Gustave Flaubert, Samuel Beckett and Marie NDiaye can be considered as visionaries of a peculiarly radical form of failure, their protagonists and texts alike sliding inexorably into unmanageable states of paradox, incompletion and disintegration. What are the implications of these authors' experiments in splitting and negativity, experiments which seem to indulge the most cynical aspects of nihilism, whilst at the same time grappling with the very foundations of politicized and psychic truth? In this unusual edited volume of comparative analyses, Andrew Asibong and Aude Campmas bring together ten provocative and illuminating essays, each of which approaches the various `failures' of the bizarre trio of canonical francophone writers along three principal axes of investigation: the aesthetic, the emotional and the political.

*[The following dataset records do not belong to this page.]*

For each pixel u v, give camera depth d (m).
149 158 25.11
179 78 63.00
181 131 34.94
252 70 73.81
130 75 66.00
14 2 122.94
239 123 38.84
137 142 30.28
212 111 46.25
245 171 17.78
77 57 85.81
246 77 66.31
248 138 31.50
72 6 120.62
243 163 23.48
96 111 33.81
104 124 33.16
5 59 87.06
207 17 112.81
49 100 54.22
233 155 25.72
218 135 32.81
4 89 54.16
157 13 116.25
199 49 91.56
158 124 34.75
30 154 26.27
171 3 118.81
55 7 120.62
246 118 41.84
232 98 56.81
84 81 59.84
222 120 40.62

Andrew Asibong, Ph.D (King's College London, 2004) is Reader in Film and Cultural Studies at Birkbeck, University of London, Co-Director of Birkbeck Research in Aesthetics of Kinship and Community, and author of Marie NDiaye: Blankness and Recognition (LUP, 2013) and Francois Ozon (MUP, 2008).
Aude Campmas, Ph.D (Universite Paris 7, 2008) is Lecturer in French Studies at the University of Southampton. Her current research interests include the relation between science and literature and the representation of the `monstrous family' in francophone literature.